START Dataset content
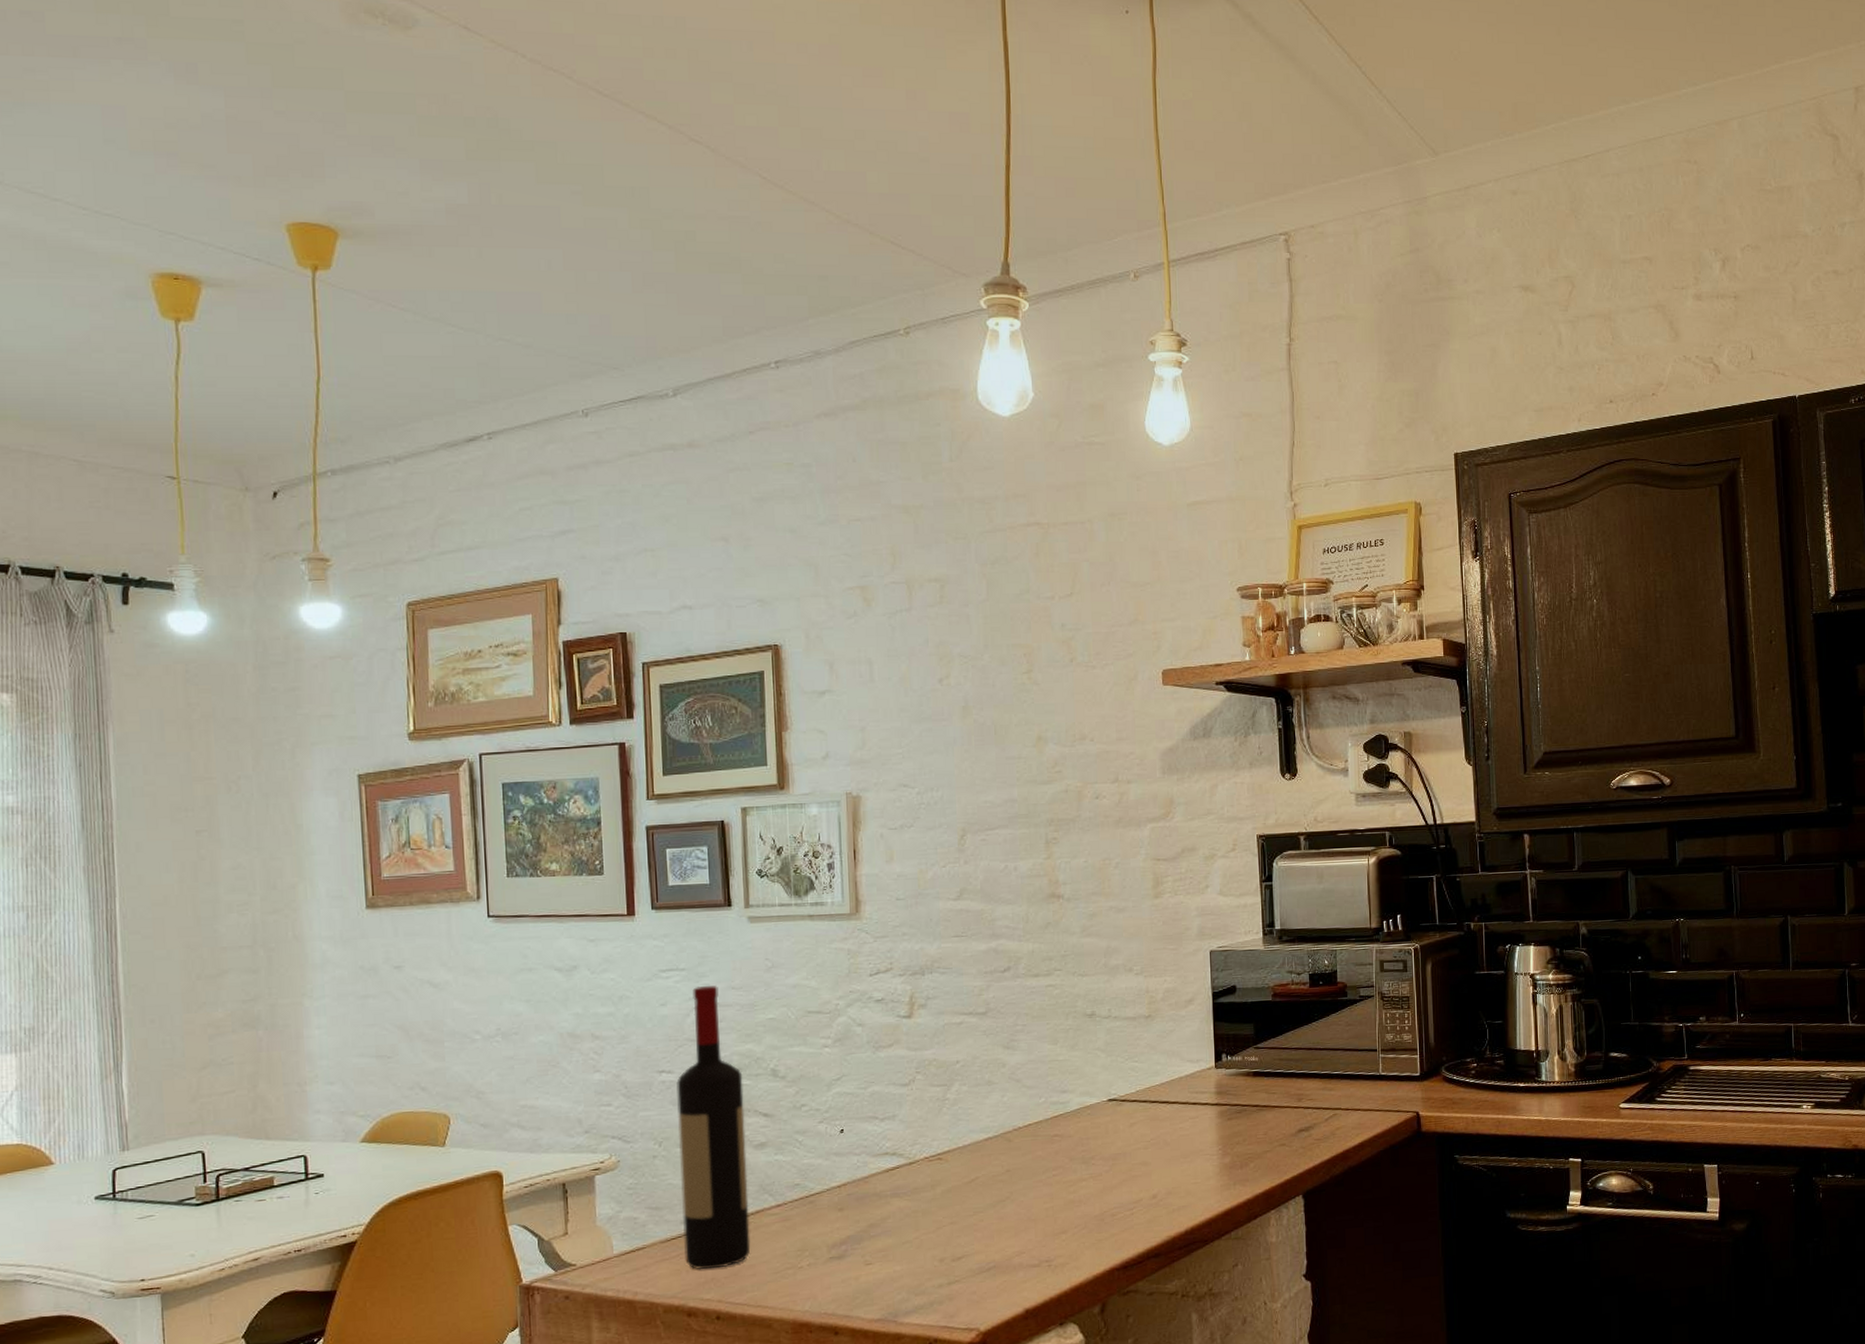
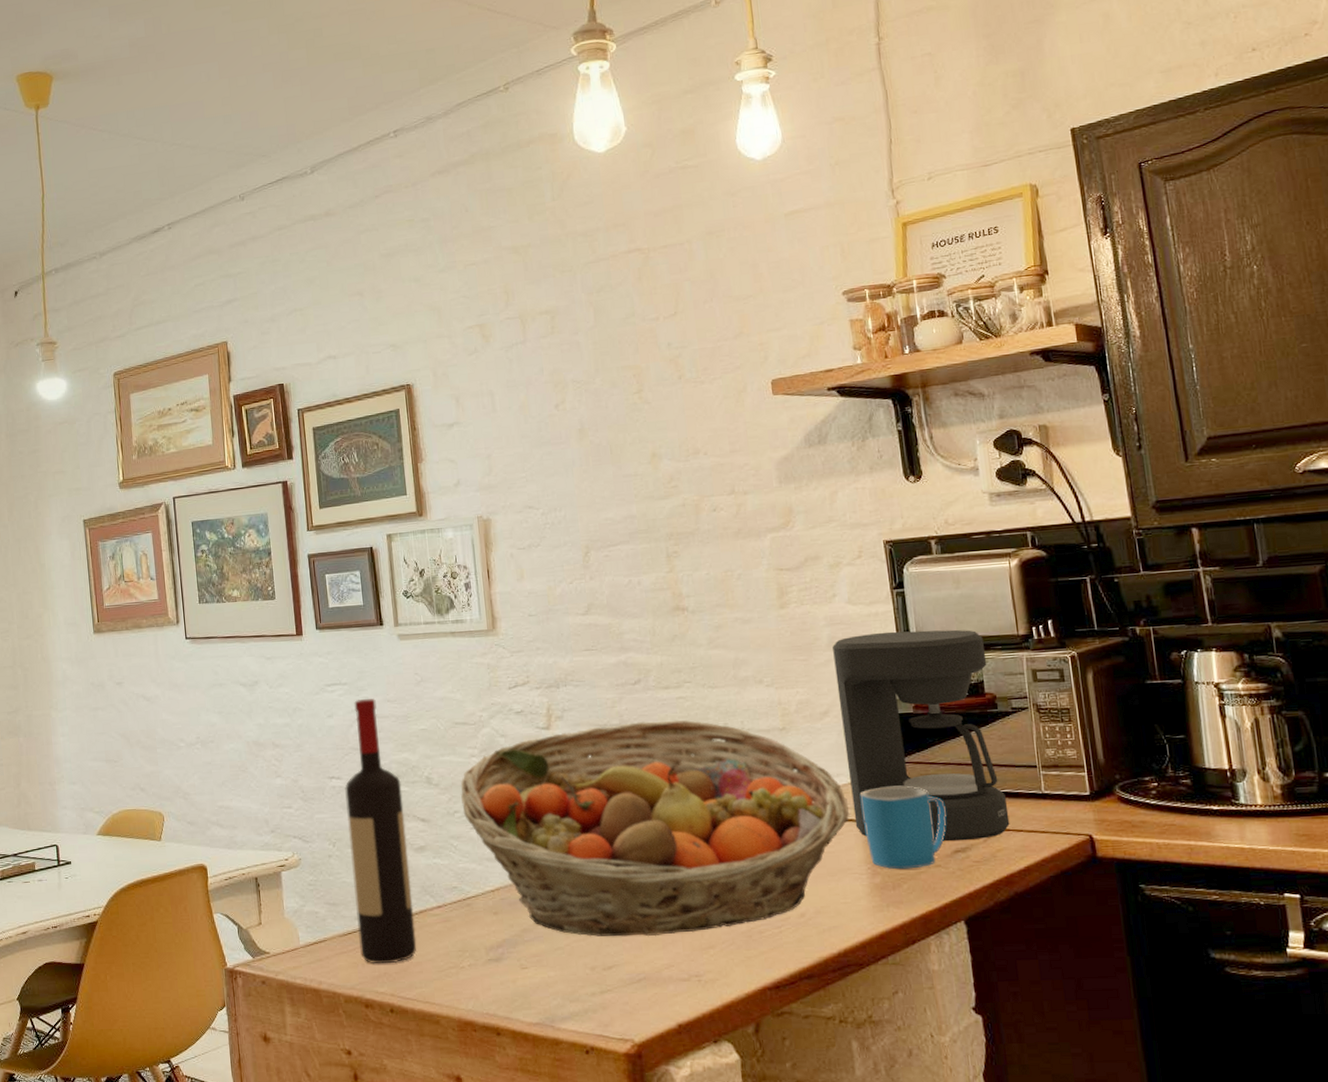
fruit basket: none [810,1007,1206,1228] -> present [460,719,850,937]
coffee maker: none [1202,922,1350,1122] -> present [832,629,1010,841]
mug: none [1218,1070,1294,1150] -> present [861,785,947,870]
END Dataset content
:: Assignment ::
Repeat the material exactly. Any picture in it should be dropped.

:: Response to this exercise ::
fruit basket: none [810,1007,1206,1228] -> present [460,719,850,937]
coffee maker: none [1202,922,1350,1122] -> present [832,629,1010,841]
mug: none [1218,1070,1294,1150] -> present [861,785,947,870]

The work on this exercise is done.